When it comes to existing recruitment practices, Jamal Elmellas, Chief Operating Officer at cybersecurity recruitment agency Focus-on-Security notes: “Hiring from within the same small talent pool is undoubtedly causing issues in the cybersecurity sector. It’s intensifying competition over top talent, particularly those with three to six years’ experience, and this is leading to more churn. A transient workforce does nobody any favours.”
Additionally, Elmellas outlines the significant risk to approaching the talent shortage with an ‘anything goes’ type attitude: ” If we throw open the gates, we risk diluting the industry by introducing a whole swathe of people with no technical skills. While that may fill the recruitment gap, it does nothing to address the problem the business has which is a lack of trained and competent cybersecurity professionals, resulting, once again, in less resilience.”
Chris Cooper, a member of ISACA Emerging Trends Working Group, shares a similar worry: “We can’t continue along the path we are on where the sector is made up of predominantly white middle-aged men but nor can we pretend this is an unskilled career path.
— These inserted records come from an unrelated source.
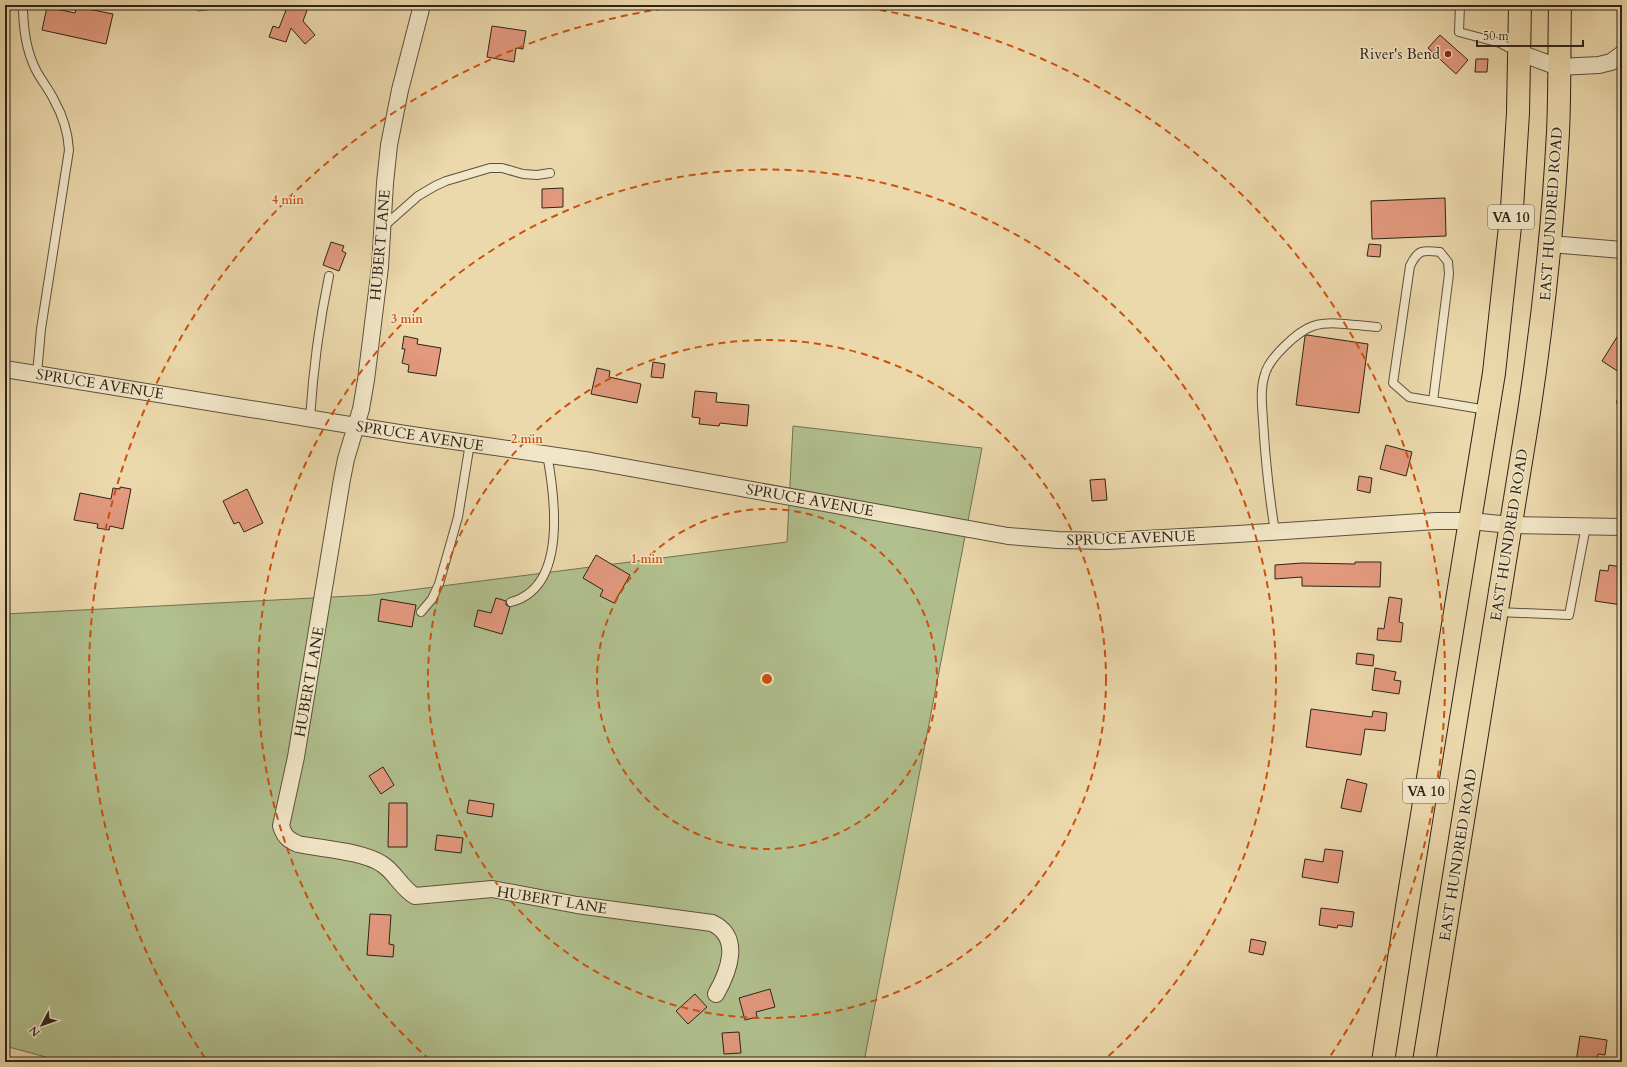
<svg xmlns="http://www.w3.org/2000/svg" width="1627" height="1067" font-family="Cardo,serif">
	<rect width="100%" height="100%" fill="#ebd8ab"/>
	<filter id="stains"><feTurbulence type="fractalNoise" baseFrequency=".005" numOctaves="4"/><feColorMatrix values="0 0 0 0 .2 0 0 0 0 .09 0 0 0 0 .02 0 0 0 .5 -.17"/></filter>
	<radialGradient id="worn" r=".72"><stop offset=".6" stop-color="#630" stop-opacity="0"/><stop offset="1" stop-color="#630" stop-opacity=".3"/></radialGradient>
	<path fill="#b1c08e" stroke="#6e7254" d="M190,5H246L198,11Z
		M793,426L982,448L864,1062H56L57,1060L5,1046V614L371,595L787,542Z"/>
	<path fill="#e2997d" stroke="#2c241a" d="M77,5H88V9L113,14L106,44L42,30L47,7L75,13Z
		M288,5H309L303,21L315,35L305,44L291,28L286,42L269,37L273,26L279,28Z
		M492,26L526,31L523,49L516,48L514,62L487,57Z
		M1440,35L1468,60L1456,74L1428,48Z
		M1476,59H1488L1487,72H1475Z
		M563,188V207L542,208V189Z
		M1445,198L1446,236L1372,239L1371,201Z
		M331,242L344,246L342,251L346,253L339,271L323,265Z
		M1369,244L1381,245L1380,257L1367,256Z
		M1622,329V374L1602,361Z
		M1307,335L1368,344L1359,413L1296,405L1305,336Z
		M404,336L418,339L417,344L441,348L436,376L408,372L409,365L402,363L405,349H402Z
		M653,362L665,364L663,378L651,377Z
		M597,368L610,371L609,377L641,384L637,403L591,394Z
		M695,391L717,393L716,402L749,405L747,426L720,423L719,426L699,424L700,418L692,417Z
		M1386,445L1412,452L1406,476L1380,469Z
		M1359,476L1372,478L1370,493L1357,490Z
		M1105,479L1107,500L1092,501L1090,480Z
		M120,487L131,489L123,529L110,526L109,530L97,528L98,524L74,520L80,493L111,499L113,488L120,489Z
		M247,489L263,523L244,532L239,522L234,524L223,501Z
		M596,555L630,575L614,603L600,596L603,590L583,578Z
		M1355,562H1381L1380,587L1302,586V577L1275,579V565L1302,563L1355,564Z
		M1609,565L1622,567V605L1595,601L1600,570L1608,571Z
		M1389,597L1402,599L1399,622L1403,623L1401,642L1377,640L1378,628L1384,629Z
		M496,598L506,601V605L510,607L502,634L474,626L478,610L491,613Z
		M381,599L416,605L412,627L378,621Z
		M1357,653L1374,655L1373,666L1356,664Z
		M1375,668L1396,672L1394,680L1401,681L1399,694L1372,690Z
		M1311,709L1372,717L1373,711L1387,713L1385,731L1365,729L1361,755L1306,747Z
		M383,767L394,785L381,794L369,776Z
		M1347,779L1367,784L1361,812L1341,808Z
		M469,800L494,804L492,817L467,813Z
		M389,803H407V847H388Z
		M437,835L463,838L461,853L435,850Z
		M1325,849L1343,851L1338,883L1302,877L1305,859L1323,862Z
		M1321,908L1354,912L1352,927L1338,925L1337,928L1319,925Z
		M370,914L391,915L389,944L394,945L393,957L367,955Z
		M1251,939L1266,942L1263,955L1249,952Z
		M770,989L775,1007L756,1012L757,1017L745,1020L739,998Z
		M695,994L707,1007L688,1024L676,1011Z
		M739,1032L741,1053L724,1054L722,1033Z
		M1580,1036L1607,1040L1605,1055L1598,1054L1597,1062H1576Z"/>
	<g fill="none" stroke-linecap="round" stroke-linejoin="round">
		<defs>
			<path id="lane" d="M1460,5L1459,32L1500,43L1517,52
				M23,11C24,31 26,49 35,68C40,79 49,89 54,100C63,116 68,132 69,150L41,329L37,374
				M383,227L418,196L435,186L446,181L490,168H502L523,174L537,175L550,173
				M1433,401L1449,274L1448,262L1440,252C1423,250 1418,249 1410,266L1393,383L1409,397L1487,410
				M1621,402L1622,403
				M310,419C313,371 319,324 329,276
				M1275,532C1269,494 1265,457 1263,420C1262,405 1260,388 1265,374C1269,358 1298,331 1313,326C1333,320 1357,326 1377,327
				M511,602C568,587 555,497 547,454
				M421,612L432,599L439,584L458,517L470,443
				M1498,612L1569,615L1586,526"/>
			<path id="street" d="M422,5L400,90L389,145L385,183L380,267L366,380L361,409L346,459L342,479L296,757L281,826C284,836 288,840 298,844C322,849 362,851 382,864C395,872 401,888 415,896L492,889L577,905L712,923C742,937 729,971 716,994
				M1520,53L1558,67L1599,65L1611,62L1622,54
				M1550,244L1622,250
				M5,369L405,434L591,461L1008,536L1058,540L1107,541L1238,534L1436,521H1470L1511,525L1622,527"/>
			<path id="highway" d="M1383,1062L1407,907L1494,373L1512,208L1518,113L1520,5
				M1424,1062L1529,412C1543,319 1553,226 1558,132C1560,90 1559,47 1560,5"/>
		</defs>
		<use href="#lane" stroke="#5c513e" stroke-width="10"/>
		<use href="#street" stroke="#5c513e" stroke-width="18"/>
		<use href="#highway" stroke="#2c241a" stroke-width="24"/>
		<use href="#lane" stroke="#f2e6c8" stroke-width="8"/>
		<use href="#street" stroke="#f2e6c8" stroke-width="16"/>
		<use href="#highway" stroke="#ebd8ab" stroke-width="22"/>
	</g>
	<g fill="none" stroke="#cc510e" stroke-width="2" stroke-dasharray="7 5">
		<circle cx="767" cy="679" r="170"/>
		<circle cx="767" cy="679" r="339"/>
		<path d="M430 1060A509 509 0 1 1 1104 1060"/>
		<path d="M205 1058A678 678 0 0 1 690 5M844 5A678 678 0 0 1 1329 1058"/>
	</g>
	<circle fill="#8f2418" stroke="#f2e6c8" stroke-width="1.5" cx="1448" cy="54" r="4"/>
	<g text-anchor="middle" stroke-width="3" stroke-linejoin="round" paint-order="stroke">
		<g fill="#f2e6c8" stroke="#675e4e" stroke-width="1">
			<rect x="1488" y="205" width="46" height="24" rx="3"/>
			<rect x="1403" y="779" width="46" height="24" rx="3"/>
		</g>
		<g font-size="14" font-weight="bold" fill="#2c241a">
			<text x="1511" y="222">VA 10</text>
			<text x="1426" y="796">VA 10</text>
		</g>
		<g font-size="15" fill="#2c241a" stroke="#f2e6c8" text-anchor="end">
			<text x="1440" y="59">River's Bend</text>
		</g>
		<g font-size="15" fill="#2c241a" stroke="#f2e6c8">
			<text transform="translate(1551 214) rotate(-86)" y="5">EAST HUNDRED ROAD</text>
			<text transform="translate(380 245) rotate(-85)" y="5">HUBERT LANE</text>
			<text transform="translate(100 384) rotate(9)" y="5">SPRUCE AVENUE</text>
			<text transform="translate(420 436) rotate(9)" y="5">SPRUCE AVENUE</text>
			<text transform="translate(810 500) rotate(10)" y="5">SPRUCE AVENUE</text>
			<text transform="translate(1509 535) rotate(-81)" y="5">EAST HUNDRED ROAD</text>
			<text transform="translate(1131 538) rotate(-2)" y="5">SPRUCE AVENUE</text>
			<text transform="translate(309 682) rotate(-80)" y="5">HUBERT LANE</text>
			<text transform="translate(1458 855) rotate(-81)" y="5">EAST HUNDRED ROAD</text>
			<text transform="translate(552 900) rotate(9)" y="5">HUBERT LANE</text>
		</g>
	</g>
	<circle cx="767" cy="679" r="6" fill="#cc510e" stroke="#f2e6c8" stroke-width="2"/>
	<g font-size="12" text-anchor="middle" font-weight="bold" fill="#cc510e" stroke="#f2e6c8" stroke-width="3" stroke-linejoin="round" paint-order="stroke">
		<text x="288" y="204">4 min</text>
		<text x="407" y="323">3 min</text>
		<text x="527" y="443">2 min</text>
		<text x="647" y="563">1 min</text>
	</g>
	<rect width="1627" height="1067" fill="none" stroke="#ebd8ab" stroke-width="20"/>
	<rect x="6" y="6" width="1615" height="1055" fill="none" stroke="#2c241a" stroke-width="2"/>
	<rect x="10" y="10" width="1607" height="1047" fill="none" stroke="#2c241a"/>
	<g transform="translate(42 1025) rotate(229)" stroke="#f2e6c8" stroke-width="3" paint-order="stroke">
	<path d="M0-3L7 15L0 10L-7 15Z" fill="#2c241a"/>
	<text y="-6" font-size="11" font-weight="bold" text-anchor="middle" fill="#2c241a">N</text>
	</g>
	<path d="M1477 40v6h106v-6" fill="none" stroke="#2c241a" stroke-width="2"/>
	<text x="1483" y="40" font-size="12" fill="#2c241a" stroke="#f2e6c8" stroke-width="3" paint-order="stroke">50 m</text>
	<rect width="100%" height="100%" filter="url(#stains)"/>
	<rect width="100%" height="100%" fill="url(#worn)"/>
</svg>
We need to tread carefully. Implying that soft skills are enough to succeed in the sector is disingenuous.”
Cooper continues: “Employers should be asking if applicants are able to demonstrate transferable skills which could be applied to a career in cyber – we should be actively sharing our experience with each other so everyone can benefit.”
Evidently, in order to create a robust future, it’s important that we diversify our hiring views in many different ways. Crucially, a diversity of thought (whether that’s voices across industries, regions, genders etc.) is necessary for a strong future. Tech has always been forward thinking, but in many ways the industry lags behind its counterparts in terms of diversity. In fact, according to research by Eskenzi PR and Marketing, only one fifth of cybersecurity leadership roles are filled by women.
Caitlin Nowlin, Program Manager at Hyland, further explains: “No matter the task, it’s always important to have multiple perspectives. Our background and experiences can impact how we approach a problem or activity, and having a broad set of individuals working on something means all the kinks are ironed out. This approach requires diversity – of gender, race, ethnicity, background and even education is key to making something the best it can be. But there is a huge gap right now, especially in tech and computer science industries.”
Evidently, there’s no one path to ‘solving’ the skills gap. Instead, an open mind in the hiring process, alongside retaining talent is key – to plug the skills gap and make organisations as safe as possible.